Disco and Discs
The term disco comes from the word discotheque, which was invented in the 1960s to describe a nightclub where people danced to music played on records. Later, a new style of music emerged from the discotheques, and it came to be known as disco music. Disc jockeys (DJs)were the center of attention in discotheques, and it was these DJs who invented disco music in the nightclubs and bars of New York and elsewhere in the early 1970s. These DJs joined record pools, where record companies provided them with large numbers of records in return for the DJ’s agreeing to play them and provide reviews on each one, saying whether it was a good choice for play at the clubs. When the DJs found records they really liked, they began playing them frequently at the clubs. Sometimes they helped the records become hits in the record stores or on the radio.

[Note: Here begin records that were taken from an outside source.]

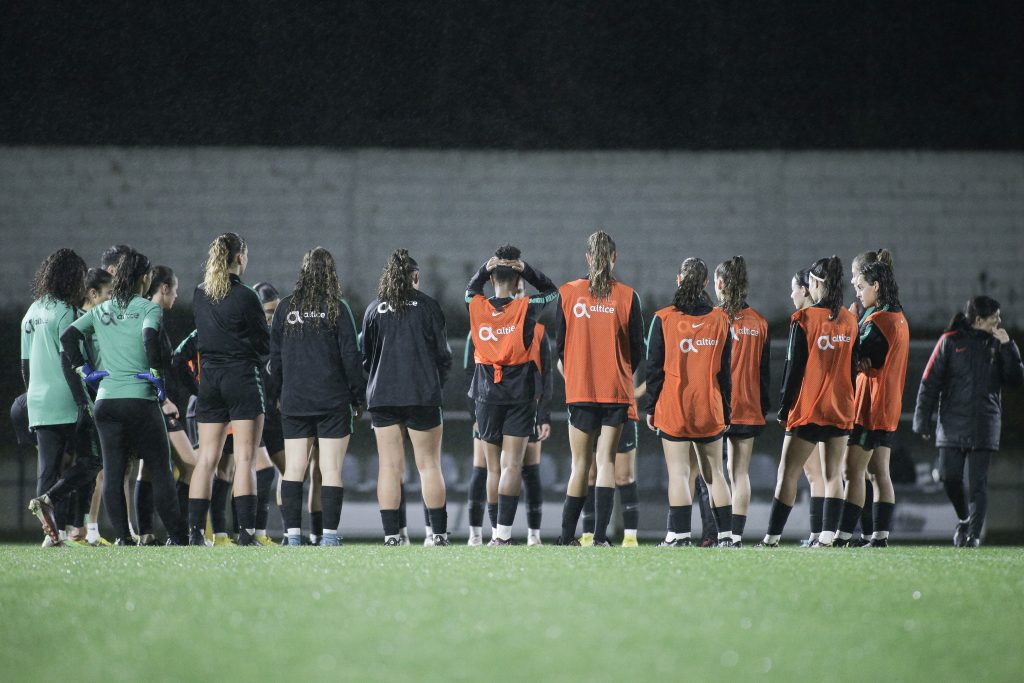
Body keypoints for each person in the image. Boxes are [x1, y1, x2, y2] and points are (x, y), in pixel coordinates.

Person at [60, 248, 187, 545]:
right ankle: (180, 538)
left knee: (114, 472)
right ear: (144, 278)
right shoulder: (147, 308)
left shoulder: (102, 310)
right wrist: (156, 376)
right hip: (140, 399)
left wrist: (85, 371)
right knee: (161, 470)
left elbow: (68, 336)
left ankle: (123, 539)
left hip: (107, 402)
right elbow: (149, 338)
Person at [761, 256, 858, 547]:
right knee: (832, 476)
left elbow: (794, 367)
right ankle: (827, 538)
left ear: (815, 284)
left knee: (787, 474)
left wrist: (784, 406)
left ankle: (771, 538)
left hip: (809, 408)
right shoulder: (850, 320)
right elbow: (852, 368)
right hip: (840, 406)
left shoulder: (803, 319)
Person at [555, 231, 645, 546]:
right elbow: (638, 351)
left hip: (580, 390)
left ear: (588, 258)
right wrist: (619, 372)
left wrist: (578, 372)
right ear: (614, 258)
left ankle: (566, 537)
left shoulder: (567, 293)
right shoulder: (628, 296)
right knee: (605, 461)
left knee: (580, 464)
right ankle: (601, 538)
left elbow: (561, 351)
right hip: (616, 391)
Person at [271, 247, 365, 547]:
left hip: (295, 401)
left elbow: (275, 359)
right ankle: (328, 537)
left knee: (294, 469)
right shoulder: (338, 307)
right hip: (332, 401)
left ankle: (293, 536)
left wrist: (277, 394)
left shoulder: (286, 308)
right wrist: (358, 396)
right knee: (330, 470)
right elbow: (351, 356)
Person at [465, 245, 557, 545]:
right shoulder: (526, 307)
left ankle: (493, 535)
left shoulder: (476, 306)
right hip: (519, 395)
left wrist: (483, 268)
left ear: (492, 279)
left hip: (486, 394)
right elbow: (553, 291)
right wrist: (526, 268)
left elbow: (470, 289)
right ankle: (504, 535)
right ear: (518, 281)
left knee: (492, 468)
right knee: (512, 466)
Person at [913, 296, 1023, 547]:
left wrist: (1009, 347)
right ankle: (964, 519)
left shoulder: (999, 345)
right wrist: (923, 421)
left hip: (985, 424)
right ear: (979, 320)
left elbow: (1015, 380)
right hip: (951, 424)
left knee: (978, 484)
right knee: (948, 477)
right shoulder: (949, 342)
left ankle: (973, 535)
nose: (999, 321)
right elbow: (929, 383)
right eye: (995, 317)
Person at [362, 249, 453, 546]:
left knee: (389, 467)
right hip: (422, 394)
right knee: (429, 465)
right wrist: (436, 383)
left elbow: (365, 358)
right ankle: (437, 535)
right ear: (415, 277)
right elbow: (443, 355)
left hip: (383, 396)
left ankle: (392, 536)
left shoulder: (375, 309)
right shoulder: (428, 307)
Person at [187, 233, 269, 546]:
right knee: (246, 458)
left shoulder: (199, 293)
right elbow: (263, 342)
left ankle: (195, 534)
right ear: (239, 257)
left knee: (206, 458)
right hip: (241, 378)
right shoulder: (247, 296)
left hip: (209, 381)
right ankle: (247, 534)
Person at [646, 258, 733, 547]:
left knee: (680, 474)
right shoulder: (721, 319)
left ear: (679, 280)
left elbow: (654, 369)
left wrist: (650, 407)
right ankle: (728, 537)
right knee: (715, 474)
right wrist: (727, 410)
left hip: (674, 407)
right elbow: (725, 372)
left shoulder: (663, 318)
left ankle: (679, 536)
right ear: (706, 284)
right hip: (709, 406)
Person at [22, 249, 105, 546]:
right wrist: (83, 402)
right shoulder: (66, 312)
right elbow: (68, 362)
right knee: (93, 459)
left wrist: (32, 395)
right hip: (67, 398)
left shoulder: (31, 313)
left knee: (48, 468)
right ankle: (59, 509)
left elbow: (26, 366)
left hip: (38, 399)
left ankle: (50, 535)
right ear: (70, 277)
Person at [835, 260, 908, 547]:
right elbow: (867, 357)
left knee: (850, 471)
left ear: (876, 286)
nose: (857, 292)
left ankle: (840, 537)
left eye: (861, 286)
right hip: (888, 406)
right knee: (879, 473)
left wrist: (851, 323)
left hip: (871, 407)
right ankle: (879, 537)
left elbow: (855, 352)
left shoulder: (879, 321)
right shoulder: (898, 316)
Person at [133, 265, 196, 545]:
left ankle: (146, 533)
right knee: (191, 465)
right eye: (176, 289)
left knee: (147, 467)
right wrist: (163, 398)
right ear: (164, 288)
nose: (177, 296)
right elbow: (151, 361)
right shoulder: (152, 315)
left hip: (145, 401)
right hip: (157, 403)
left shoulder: (142, 314)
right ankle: (178, 531)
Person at [715, 256, 769, 547]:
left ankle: (720, 533)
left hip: (718, 407)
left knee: (713, 472)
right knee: (739, 473)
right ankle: (735, 536)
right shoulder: (759, 322)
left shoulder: (713, 318)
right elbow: (764, 372)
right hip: (749, 406)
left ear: (721, 284)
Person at [789, 268, 828, 546]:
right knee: (817, 474)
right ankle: (820, 534)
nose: (791, 295)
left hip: (815, 407)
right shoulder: (828, 318)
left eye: (794, 288)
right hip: (821, 406)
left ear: (806, 289)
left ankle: (824, 533)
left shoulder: (807, 320)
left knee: (820, 474)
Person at [253, 281, 285, 545]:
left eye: (275, 311)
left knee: (292, 472)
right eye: (267, 312)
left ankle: (291, 532)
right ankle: (253, 532)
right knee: (262, 472)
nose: (272, 318)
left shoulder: (284, 338)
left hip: (274, 417)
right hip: (251, 417)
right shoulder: (247, 340)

DJs would buy multiple copies of dance records and create their own extended versions by playing them on two turntables and mixing the sound back and forth between the two. The innovative use of records and mixing live in the clubs was soon translated back to records. Several New York DJs began recording their own mix compilations in studios, primarily for their own use later. However, copies of some of these recordings, such as the famous Big Apple Mix were illegally copied and sold to the public. The popularity of these records encouraged record companies to issue their own albums of continuous, expertly mixed songs. The most famous of these was the album A Night at Studio 54. Record companies also began to issue extended versions of individual dance songs on LP records. The LP could hold more music, and DJs preferred it over the smaller 45-rpm single. Even today, records intended for DJ use are still issued on vinyl LP discs.
By the mid-1980s and after a great public backlash, disco was dead. Many people thought the LP single would disappear, since at that time the LP was being discontinued in favor of the cassette tape and the compact disc for album releases. But with the rise of rap, hip-hop, house, electronic, and other new forms of music, there was continued demand for the 12" vinyl phonograph record for clubs and live performances. By the late 1990s, there were still approximately 5 million vinyl singles being sold each year. Today, while disco is most popular in memory and on oldies radio stations, the 12" single remains the most popular way for DJs to bring their music to the people.